Under Connecticut law, deliberate or intentional conduct CT Page 94-J means that there must be a "substantial certainty" that harm will result from the defendant's conduct, that is, something more than merely a foreseeable risk and more than even a strong probability. Kurisoo v. Providence Worcester Railroad Co., 68 F.3d 591, 596 (1995). The plaintiff's pleading in this case does not sufficiently allege that the defendant operator acted "deliberately" within the meaning of § 14-295, because a "design to injure" is an essential element of willful or intentional conduct and a complaint that states only that the defendant's conduct was voluntary and intentional and had harmful results "falls far short of alleging that the harm which actually resulted was within the contemplation of the wrongdoer." Sharkey v. Skilton, 83 Conn. 503, 507 (1910).

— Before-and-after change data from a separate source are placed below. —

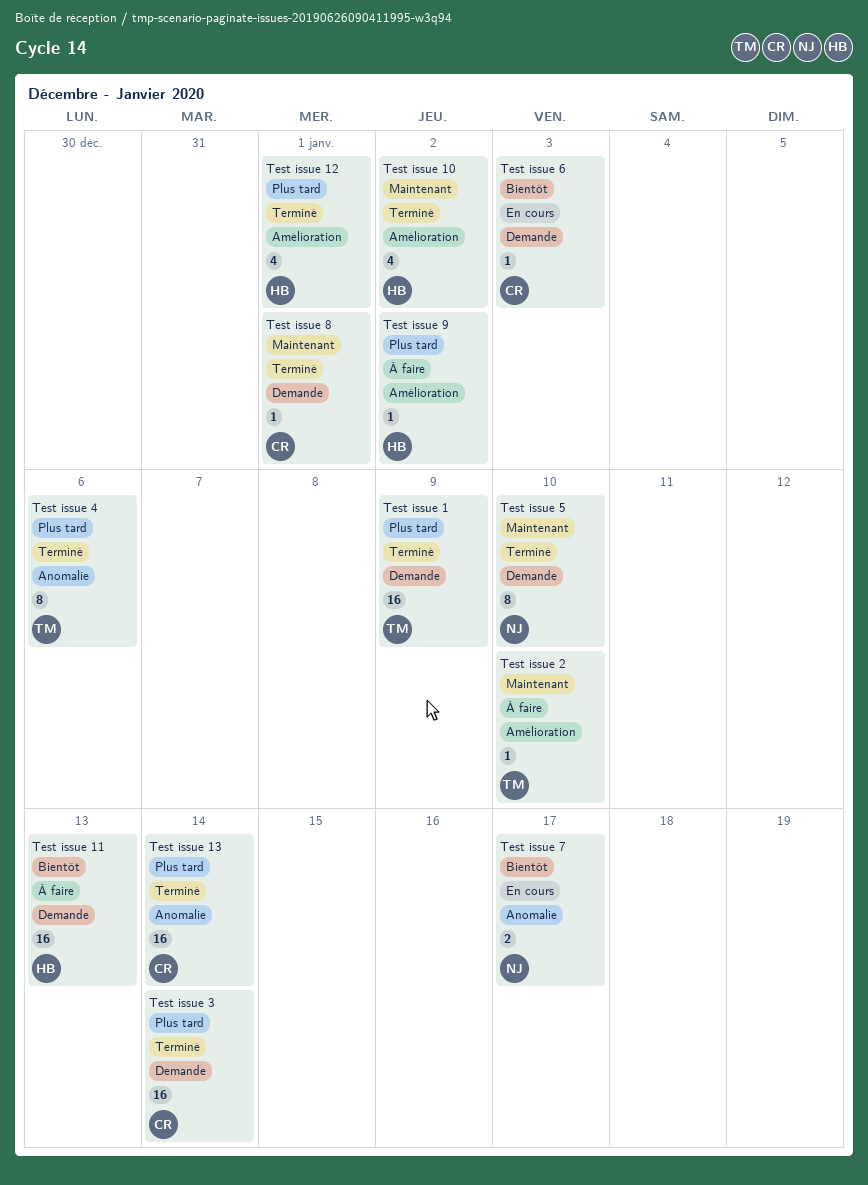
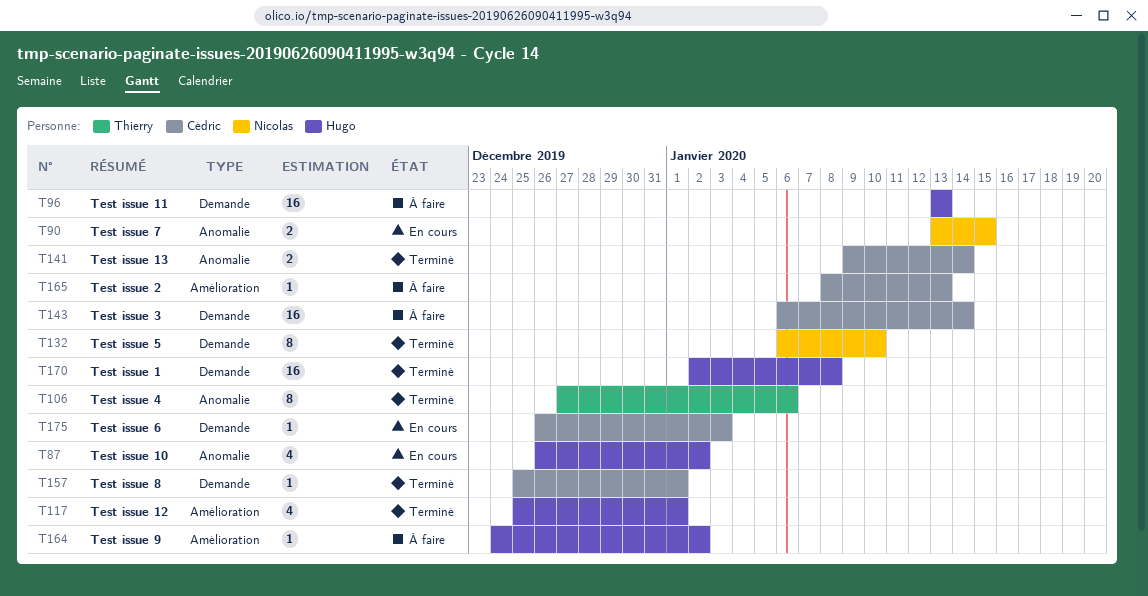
Test issue 1, owner: Thierry -> Hugo
Test issue 1, due: Jan 9 -> Jan 8
Test issue 10, status: Terminé -> En cours
Test issue 10, label: Amélioration -> Anomalie
Test issue 13, estimate: 16 -> 2
Test issue 2, owner: Thierry -> Cédric
Test issue 2, due: Jan 10 -> Jan 13
Test issue 3, status: Terminé -> À faire
Test issue 7, due: Jan 17 -> Jan 15

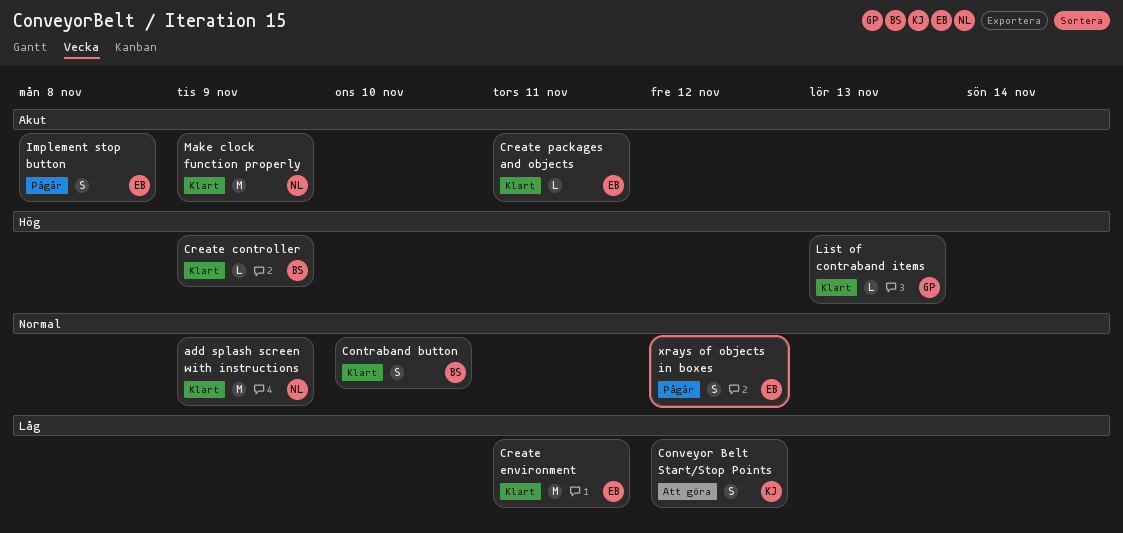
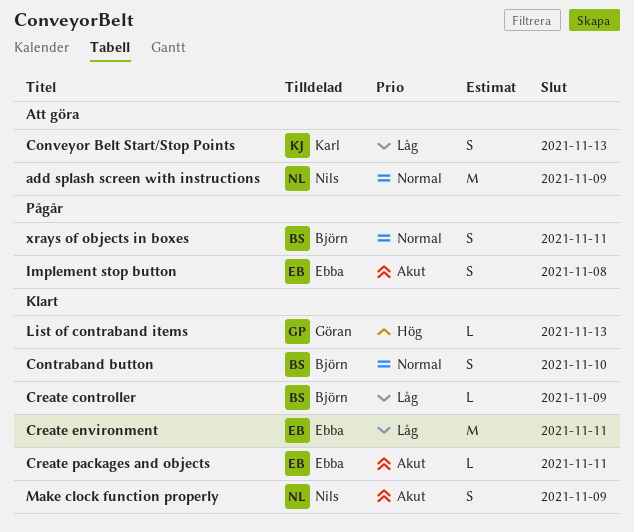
add splash screen with instructions, status: Klart -> Att göra
Conveyor Belt Start/Stop Points, due: Nov 12 -> Nov 13
Create controller, priority: Hög -> Låg
Make clock function properly, estimate: M -> S
xrays of objects in boxes, owner: Ebba -> Björn
xrays of objects in boxes, due: Nov 12 -> Nov 11

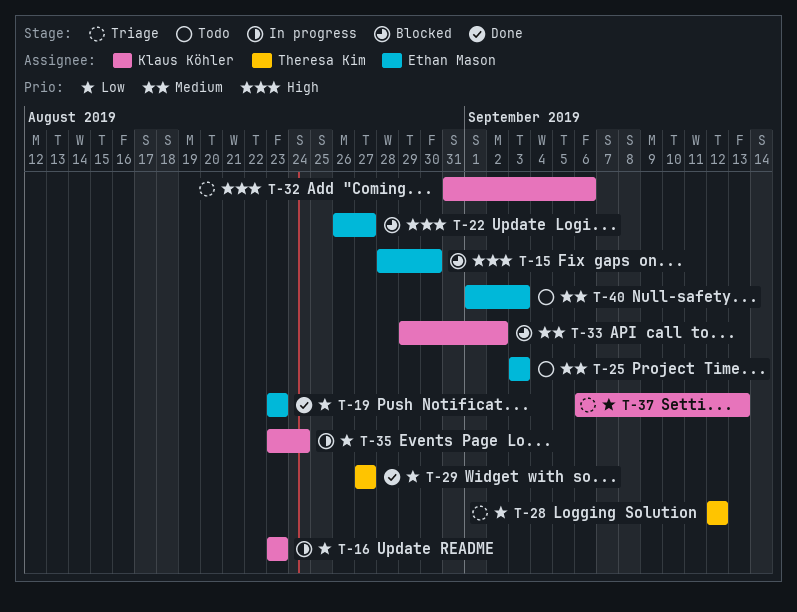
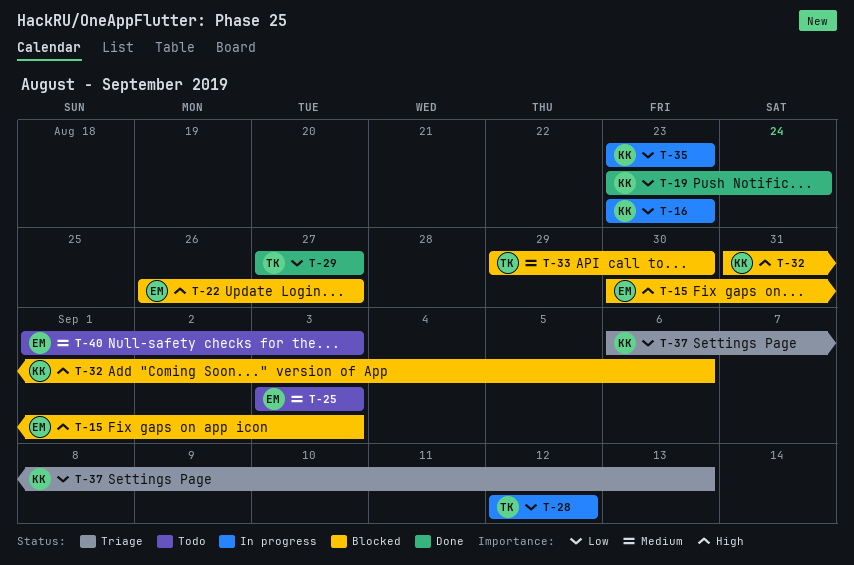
T-15, start: Aug 28 -> Aug 30
T-15, due: Aug 30 -> Sep 3
T-19, owner: Ethan Mason -> Klaus Köhler
T-19, due: Aug 23 -> Aug 24
T-28, status: Triage -> In progress
T-32, status: Triage -> Blocked
T-33, owner: Klaus Köhler -> Theresa Kim
T-33, due: Sep 2 -> Aug 30
T-35, due: Aug 24 -> Aug 23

The imposition of the penalty of multiple damages under § 14-295 should be reserved for situations where the violation of the motor vehicle laws is either deliberate or at least under conditions which indicate that the defendant was conducting himself with reckless disregard of the rights of others. Bishop v. Kelly, 206 Conn. 608, 613-14 (1988). In order to support a claim of reckless or wanton misconduct as distinguished from mere negligence the language used in the complaint must be explicit enough to make it clear that reckless misconduct is the theory relied upon by the plaintiff. Brock v. Waldron, 127 Conn. 79, 80-81 (1940). CT Page 94-K
The plaintiffs claim that they have not merely changed the characterization of the identical facts alleged in the first count, but that they have also specified the particular facts that they rely upon as constituting reckless conduct, including the fact that the defendant operator was intoxicated at the time, that he went through a stop sign at an excessive rate of speed, that he failed to reduce his speed or to stop when he could have done so, and that he was driving so as to endanger other persons. Cf. Brown v. Branford, 12 Conn. App. 106, 110 (1987). Allegations very similar to these have been held to sufficiently state a claim for exemplary damages. Kearns v. Widman, 94 Conn. 257, 259 (1919).
"A reckless disregard for the safety of others or for the consequences of one's acts may be inferred from the combined acts of voluntary intoxication and operating a motor vehicle." Seymour v. Carcia, 24 Conn. App. 446 at 452 (1991). This does not mean that the negligent operation of a motor vehicle by one who has been drinking alcoholic beverages "is automatically exposed to the payment of punitive damages [but the] issue that must always be resolved by the trier of fact in these situations is whether the facts as adduced, including the consumption of alcohol, permit a rational inference that the driver evinced a reckless indifference to the rights of others in his operation of the CT Page 94-L motor vehicle." Id.
For the foregoing reasons, the defendants' motion to strike the second count of the plaintiffs' complaint and the portion of their prayer for relief in which they seek multiple damages, under § 14-295 of the General Statutes is denied.